▶

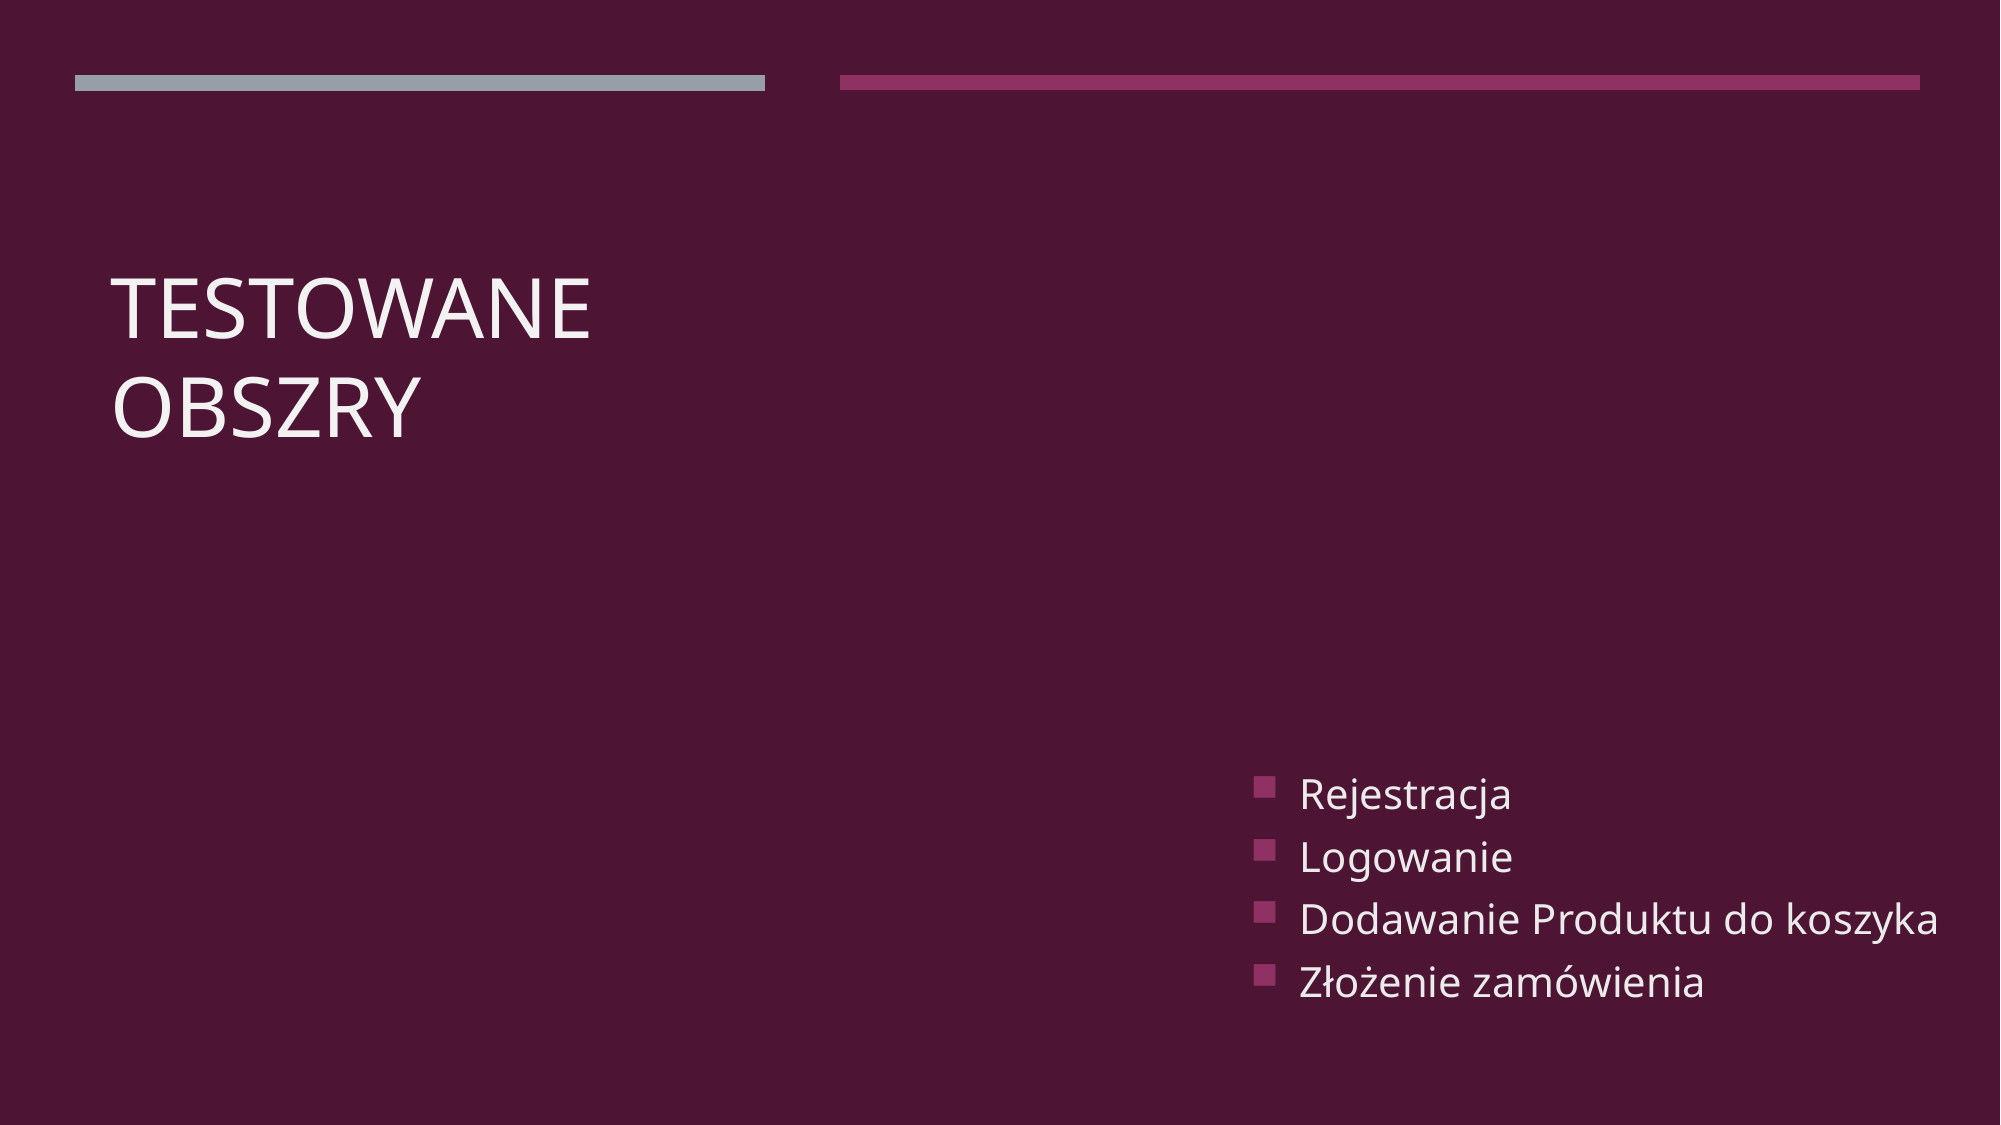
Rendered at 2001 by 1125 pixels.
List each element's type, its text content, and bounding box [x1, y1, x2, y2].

text_box [0, 0, 2000, 1125]
list Rejestracja Logowanie Dodawanie Produktu do koszyka Złożenie zamówienia [1234, 760, 2000, 1125]
title Testowane obszry [95, 247, 763, 888]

◀

* DIRECTIVE:
Please retype the records above line for line, leaving out the pictures.

* EXERCISE SOLUTION:
Rendered at 2001 by 1125 pixels.
List each element's type, its text content, and bounding box [x1, y1, x2, y2].

text_box [0, 0, 2000, 1125]
list Rejestracja Logowanie Dodawanie Produktu do koszyka Złożenie zamówienia [1234, 760, 2000, 1125]
title Testowane obszry [95, 247, 763, 888]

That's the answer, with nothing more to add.